Highlights
Energy majors lose momentum as oil sentiment softens
Restored shipping optimism reframes the crude backdrop
FTSE 100 leans on defensives as cyclicals wobble
London's blue-chip arena opened the session with a familiar tension between its commodity-linked heavyweights and its more defensive corners. The spotlight fell squarely on the energy majors, where sentiment has shifted noticeably as traders weigh the prospect of a calmer geopolitical map. With talk of a potential US-Iran understanding and the possibility of restored shipping through the Strait of Hormuz circulating, the supply-risk premium that had supported crude began to deflate, and the read-across for the index's largest oil names was immediate.
Why are the energy majors under pressure?
BP (LSE:BP.) and Shell (LSE:SHEL) sit among the most heavily weighted constituents of the FTSE 100, which means their direction tends to leave a clear imprint on the wider benchmark. When crude prices ease, the earnings momentum that underpins these producers is the first thing investors reassess. The current narrative around a possible easing of tensions in the Gulf, alongside the prospect of unobstructed tanker traffic through one of the world's most critical chokepoints, has prompted a recalibration. The supply-disruption fears that had kept a floor under oil are giving way to a more relaxed view of global flows, and that change of tone has flowed straight through to the share registers of the country's biggest energy groups.
How is the wider FTSE 100 absorbing the move?

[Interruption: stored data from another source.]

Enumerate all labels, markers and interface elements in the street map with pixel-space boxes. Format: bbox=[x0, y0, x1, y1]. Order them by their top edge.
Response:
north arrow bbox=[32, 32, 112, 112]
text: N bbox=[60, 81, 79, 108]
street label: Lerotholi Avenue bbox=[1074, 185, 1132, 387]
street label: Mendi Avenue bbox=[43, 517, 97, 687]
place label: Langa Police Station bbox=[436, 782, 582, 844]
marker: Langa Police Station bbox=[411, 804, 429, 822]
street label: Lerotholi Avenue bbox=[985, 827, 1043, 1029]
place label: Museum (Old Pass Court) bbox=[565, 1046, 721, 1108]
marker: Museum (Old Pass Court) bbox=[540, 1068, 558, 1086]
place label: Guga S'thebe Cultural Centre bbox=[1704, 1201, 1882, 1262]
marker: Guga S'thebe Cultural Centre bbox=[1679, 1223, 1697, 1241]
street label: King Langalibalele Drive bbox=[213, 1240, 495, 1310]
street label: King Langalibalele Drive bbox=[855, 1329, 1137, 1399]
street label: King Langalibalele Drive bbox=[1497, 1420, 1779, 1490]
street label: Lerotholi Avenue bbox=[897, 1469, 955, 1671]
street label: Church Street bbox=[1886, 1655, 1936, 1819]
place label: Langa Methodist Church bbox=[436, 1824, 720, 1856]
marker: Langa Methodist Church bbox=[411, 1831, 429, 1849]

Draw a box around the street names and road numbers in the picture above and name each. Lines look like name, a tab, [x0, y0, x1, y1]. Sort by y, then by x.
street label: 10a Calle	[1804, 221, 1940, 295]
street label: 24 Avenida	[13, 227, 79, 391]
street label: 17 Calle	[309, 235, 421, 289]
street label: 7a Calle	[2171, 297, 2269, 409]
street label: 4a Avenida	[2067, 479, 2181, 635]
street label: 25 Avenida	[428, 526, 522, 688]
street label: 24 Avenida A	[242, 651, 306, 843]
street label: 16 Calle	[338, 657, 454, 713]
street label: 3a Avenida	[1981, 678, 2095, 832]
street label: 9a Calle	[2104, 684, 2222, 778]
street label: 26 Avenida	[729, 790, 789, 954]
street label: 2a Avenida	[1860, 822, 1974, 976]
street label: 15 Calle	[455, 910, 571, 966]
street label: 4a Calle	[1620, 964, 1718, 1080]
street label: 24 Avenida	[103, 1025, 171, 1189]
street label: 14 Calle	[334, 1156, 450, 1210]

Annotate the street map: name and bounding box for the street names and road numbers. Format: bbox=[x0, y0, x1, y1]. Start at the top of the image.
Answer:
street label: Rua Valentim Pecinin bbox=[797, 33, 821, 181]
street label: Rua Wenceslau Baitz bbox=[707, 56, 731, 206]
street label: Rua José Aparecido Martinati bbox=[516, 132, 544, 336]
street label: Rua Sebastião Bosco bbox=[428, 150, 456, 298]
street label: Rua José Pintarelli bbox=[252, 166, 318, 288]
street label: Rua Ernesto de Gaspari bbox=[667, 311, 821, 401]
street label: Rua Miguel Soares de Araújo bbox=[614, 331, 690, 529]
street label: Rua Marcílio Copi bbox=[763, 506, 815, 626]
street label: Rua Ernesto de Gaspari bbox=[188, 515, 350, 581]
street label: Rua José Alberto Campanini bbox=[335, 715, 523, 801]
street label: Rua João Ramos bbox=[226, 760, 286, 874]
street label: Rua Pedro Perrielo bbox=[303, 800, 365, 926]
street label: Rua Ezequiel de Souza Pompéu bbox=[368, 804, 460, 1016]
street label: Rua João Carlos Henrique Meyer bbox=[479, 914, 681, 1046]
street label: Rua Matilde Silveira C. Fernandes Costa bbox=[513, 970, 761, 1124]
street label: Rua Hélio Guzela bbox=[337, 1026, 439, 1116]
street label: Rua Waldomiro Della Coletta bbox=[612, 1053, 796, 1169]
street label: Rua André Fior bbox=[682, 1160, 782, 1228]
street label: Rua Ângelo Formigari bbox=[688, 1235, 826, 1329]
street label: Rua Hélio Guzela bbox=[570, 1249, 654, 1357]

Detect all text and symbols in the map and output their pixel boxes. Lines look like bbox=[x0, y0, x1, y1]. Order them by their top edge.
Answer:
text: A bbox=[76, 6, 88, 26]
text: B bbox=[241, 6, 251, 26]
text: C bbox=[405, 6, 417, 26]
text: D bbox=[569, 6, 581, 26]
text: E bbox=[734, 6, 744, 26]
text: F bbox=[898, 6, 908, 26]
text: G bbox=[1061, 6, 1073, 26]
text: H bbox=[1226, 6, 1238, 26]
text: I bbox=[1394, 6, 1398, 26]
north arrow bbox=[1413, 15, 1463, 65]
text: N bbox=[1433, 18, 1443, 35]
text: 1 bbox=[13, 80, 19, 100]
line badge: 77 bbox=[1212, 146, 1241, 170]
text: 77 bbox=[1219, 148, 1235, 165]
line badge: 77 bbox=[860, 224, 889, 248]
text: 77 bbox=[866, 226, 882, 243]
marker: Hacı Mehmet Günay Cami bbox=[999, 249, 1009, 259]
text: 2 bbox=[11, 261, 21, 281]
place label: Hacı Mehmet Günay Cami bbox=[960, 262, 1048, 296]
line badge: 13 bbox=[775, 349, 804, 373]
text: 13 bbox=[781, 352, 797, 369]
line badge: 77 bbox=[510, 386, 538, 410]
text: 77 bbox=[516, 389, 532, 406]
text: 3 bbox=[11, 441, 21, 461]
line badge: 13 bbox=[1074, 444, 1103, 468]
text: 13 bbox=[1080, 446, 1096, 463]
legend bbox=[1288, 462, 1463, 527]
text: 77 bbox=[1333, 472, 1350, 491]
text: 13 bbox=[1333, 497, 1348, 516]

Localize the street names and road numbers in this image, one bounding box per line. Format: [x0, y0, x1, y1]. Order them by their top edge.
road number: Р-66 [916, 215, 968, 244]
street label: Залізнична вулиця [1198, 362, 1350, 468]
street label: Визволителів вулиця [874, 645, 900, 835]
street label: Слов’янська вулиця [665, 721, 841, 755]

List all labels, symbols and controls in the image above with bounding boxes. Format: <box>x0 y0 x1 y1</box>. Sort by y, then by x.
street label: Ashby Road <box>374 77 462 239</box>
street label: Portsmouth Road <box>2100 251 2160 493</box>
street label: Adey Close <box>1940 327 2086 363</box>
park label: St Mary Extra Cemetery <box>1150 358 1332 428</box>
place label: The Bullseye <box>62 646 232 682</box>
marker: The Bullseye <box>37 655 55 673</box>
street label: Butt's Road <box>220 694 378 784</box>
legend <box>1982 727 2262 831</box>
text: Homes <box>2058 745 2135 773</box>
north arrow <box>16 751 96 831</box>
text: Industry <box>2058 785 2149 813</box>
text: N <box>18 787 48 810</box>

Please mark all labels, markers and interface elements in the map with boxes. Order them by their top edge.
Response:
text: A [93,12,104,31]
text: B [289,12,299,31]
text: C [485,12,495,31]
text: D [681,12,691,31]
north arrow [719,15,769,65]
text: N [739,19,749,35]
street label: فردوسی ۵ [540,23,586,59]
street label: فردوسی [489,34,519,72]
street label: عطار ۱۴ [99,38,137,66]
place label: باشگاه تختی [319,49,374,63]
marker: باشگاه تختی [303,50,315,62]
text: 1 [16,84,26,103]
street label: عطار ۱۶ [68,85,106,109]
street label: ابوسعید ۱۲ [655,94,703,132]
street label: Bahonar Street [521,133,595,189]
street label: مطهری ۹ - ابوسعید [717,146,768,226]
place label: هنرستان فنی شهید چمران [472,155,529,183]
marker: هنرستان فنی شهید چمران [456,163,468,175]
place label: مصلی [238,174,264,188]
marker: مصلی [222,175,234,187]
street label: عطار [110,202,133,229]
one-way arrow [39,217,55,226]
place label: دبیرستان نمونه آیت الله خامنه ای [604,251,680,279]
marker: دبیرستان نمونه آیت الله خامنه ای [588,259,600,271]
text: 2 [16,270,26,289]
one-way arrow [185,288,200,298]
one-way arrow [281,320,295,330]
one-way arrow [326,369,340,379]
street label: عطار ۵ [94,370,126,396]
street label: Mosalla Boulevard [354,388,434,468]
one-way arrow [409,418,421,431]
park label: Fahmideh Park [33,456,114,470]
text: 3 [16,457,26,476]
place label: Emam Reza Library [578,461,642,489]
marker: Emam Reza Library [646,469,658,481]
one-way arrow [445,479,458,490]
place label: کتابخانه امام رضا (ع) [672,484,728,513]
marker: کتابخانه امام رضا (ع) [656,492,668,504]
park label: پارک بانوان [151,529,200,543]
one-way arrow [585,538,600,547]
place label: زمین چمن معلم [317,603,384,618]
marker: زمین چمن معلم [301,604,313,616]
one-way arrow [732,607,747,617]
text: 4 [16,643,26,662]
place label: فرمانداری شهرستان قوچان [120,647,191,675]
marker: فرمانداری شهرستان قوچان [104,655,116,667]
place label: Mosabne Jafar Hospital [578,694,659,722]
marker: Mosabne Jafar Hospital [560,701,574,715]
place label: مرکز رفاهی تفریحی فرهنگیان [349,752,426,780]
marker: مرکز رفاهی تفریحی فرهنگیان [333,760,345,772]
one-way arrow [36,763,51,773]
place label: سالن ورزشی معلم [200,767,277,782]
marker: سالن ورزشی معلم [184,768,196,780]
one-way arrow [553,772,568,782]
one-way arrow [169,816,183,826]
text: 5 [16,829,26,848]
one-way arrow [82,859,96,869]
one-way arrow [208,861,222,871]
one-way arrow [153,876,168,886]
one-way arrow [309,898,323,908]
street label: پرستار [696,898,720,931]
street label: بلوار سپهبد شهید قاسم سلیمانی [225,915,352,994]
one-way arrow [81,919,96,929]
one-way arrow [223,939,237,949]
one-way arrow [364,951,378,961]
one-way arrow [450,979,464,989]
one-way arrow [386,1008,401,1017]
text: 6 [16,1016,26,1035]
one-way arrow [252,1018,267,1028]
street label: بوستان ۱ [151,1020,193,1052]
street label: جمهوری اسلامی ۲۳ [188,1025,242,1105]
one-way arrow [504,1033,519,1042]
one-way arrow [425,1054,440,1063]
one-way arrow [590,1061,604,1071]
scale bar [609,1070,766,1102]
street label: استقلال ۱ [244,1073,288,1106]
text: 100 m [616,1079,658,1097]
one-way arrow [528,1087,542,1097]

With energy acting as a drag, the index has leaned on its defensive ballast. Tobacco names and other steady, cash-generative businesses have offered a counterweight, illustrating the rotational nature of the current market. Investors appear to be trimming exposure to cyclicals and commodity-sensitive sectors while parking capital in areas perceived as more insulated from swings in global growth expectations. The backdrop is further complicated by a softer tone across global technology, where worries about the rising cost of artificial-intelligence infrastructure have triggered a broader de-risking episode. Even with limited direct technology exposure, London's blue-chip benchmark is not immune to that global mood, and the spillover has reached miners, financials and industrials alongside energy.
What does the shifting oil picture mean for sentiment?
For BP (LSE:BP.) and Shell (LSE:SHEL), the conversation has moved from scarcity to comfort. A world in which Gulf shipping is restored and diplomatic channels reopen is one where the perceived risk to supply diminishes, and with it the premium embedded in crude. That is a double-edged dynamic for integrated producers, whose upstream revenues are sensitive to the prevailing price environment while their downstream and trading arms can respond differently to changing conditions. The market is digesting how these moving parts interact, and the immediate reaction has been a cautious one. Against this, the resilience of defensive large-caps underscores how investors are seeking shelter while the energy complex finds its footing.
BP (LSE:BP.) and Shell (LSE:SHEL) are integrated oil and gas majors classified within the energy sector and rank among the largest constituents of the FTSE 100, the index of London's leading blue-chip companies by market value. As diversified producers spanning exploration, production, refining and trading, they are widely treated as bellwethers for the UK-listed energy space and for the broader commodity-linked segment of the large-cap market.